Fitzgerald also likes to ride his motorcycle, frequently taking his grandson with him.

He said he hopes to be able to dedicate more time to his bowling, his church and his family by retiring.

It’s a decision he considered a few years ago, when he was 62. But, with the cost of health insurance, he said, he would have had to take another job. “If I was going to have to work anyway, I figured I might as well stay here, doing what I love,” he said.

His friend and chief, the late Richard Campbell, who passed away in July, convinced him to stay.

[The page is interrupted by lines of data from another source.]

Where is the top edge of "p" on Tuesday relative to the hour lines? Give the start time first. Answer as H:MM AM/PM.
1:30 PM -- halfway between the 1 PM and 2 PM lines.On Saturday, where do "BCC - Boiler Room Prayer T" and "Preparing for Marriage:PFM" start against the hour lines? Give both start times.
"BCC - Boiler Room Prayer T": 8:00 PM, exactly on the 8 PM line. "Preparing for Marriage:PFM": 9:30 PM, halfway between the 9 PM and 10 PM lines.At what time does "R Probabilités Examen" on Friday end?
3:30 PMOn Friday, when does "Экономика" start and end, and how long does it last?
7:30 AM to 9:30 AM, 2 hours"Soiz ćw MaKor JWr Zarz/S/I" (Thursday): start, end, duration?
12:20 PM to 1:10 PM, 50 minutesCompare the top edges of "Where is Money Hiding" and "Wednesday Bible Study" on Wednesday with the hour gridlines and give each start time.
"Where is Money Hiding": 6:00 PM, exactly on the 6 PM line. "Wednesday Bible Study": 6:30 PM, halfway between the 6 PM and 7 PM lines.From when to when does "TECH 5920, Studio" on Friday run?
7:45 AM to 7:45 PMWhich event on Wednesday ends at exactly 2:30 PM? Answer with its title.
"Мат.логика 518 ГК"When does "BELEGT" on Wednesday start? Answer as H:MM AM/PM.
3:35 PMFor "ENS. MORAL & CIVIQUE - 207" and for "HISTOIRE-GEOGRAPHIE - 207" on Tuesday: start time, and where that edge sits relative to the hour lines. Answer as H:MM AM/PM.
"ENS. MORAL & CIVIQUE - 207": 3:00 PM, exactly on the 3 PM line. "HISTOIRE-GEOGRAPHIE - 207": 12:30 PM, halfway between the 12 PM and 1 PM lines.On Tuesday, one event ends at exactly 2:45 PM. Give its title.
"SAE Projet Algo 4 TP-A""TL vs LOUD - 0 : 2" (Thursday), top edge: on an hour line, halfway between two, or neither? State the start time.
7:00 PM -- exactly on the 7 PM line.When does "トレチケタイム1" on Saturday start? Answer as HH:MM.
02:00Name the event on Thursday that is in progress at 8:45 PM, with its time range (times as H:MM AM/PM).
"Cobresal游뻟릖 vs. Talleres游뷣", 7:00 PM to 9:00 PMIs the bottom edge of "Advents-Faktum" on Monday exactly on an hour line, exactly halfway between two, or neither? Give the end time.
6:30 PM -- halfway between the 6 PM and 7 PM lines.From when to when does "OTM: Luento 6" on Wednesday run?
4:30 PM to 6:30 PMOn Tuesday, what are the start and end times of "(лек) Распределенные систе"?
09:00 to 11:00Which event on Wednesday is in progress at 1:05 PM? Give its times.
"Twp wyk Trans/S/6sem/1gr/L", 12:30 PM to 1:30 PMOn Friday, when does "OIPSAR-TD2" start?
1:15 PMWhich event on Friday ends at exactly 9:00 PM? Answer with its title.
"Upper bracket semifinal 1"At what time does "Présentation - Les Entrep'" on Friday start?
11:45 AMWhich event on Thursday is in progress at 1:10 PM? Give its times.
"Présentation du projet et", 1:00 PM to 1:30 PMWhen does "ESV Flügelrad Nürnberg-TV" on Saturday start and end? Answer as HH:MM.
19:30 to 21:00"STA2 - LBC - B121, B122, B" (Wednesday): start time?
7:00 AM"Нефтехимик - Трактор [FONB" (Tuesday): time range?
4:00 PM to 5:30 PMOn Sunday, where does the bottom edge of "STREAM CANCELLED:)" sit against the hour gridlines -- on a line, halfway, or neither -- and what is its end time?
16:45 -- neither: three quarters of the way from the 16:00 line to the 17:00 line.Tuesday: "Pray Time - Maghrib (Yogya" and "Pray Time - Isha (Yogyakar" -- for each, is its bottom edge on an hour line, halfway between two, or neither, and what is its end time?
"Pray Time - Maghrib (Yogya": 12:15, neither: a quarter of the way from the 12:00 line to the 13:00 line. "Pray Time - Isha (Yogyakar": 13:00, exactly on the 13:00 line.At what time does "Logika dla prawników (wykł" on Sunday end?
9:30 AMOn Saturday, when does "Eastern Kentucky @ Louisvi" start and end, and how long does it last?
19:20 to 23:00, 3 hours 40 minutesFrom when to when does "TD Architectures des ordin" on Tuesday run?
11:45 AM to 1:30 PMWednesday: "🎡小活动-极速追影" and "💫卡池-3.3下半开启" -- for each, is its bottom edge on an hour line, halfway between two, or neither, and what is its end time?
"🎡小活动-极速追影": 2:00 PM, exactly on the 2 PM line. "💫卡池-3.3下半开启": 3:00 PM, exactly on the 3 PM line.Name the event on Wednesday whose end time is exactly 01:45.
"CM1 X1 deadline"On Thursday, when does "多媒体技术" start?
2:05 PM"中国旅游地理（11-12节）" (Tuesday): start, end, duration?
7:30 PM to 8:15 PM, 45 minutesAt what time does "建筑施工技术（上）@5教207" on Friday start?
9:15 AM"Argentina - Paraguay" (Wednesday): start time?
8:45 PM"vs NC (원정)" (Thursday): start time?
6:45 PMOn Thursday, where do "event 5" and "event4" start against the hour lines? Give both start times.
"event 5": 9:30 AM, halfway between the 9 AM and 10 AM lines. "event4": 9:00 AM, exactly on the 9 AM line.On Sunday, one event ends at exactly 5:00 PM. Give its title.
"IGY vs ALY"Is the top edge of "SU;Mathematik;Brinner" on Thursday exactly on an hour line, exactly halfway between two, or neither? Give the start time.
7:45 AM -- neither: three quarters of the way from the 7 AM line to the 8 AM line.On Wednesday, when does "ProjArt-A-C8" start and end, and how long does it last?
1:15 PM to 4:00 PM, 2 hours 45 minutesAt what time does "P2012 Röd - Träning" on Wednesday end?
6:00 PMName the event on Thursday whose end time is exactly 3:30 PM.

“I had told everybody I was leaving at the end of the year. Richard pulled me aside and said, ‘You know, if you don’t want to go, you don’t have to. I don’t want you to leave,’ ” Fitzgerald said.

That was enough for Fitzgerald. “He never knew how much I appreciated that,” he said.

Now, things are different. He said he believes it’s time to go and allow the younger people in the department to move up the ladder.

Statesville Mayor Costi Kutteh said people like Fitzgerald are hard to replace. “He’s been a very dedicated and loyal firefighter,” he said. “He’s provided a lot of leadership to the younger people there through the years.”

Fitzgerald said he has never regretted the decision to leave his grocery store job and put on the turnout gear. “I’ve had a good career through the years. I have friends who worked at other places, and they didn’t have the job security I had. I am thankful that I’ve never been laid off from work.”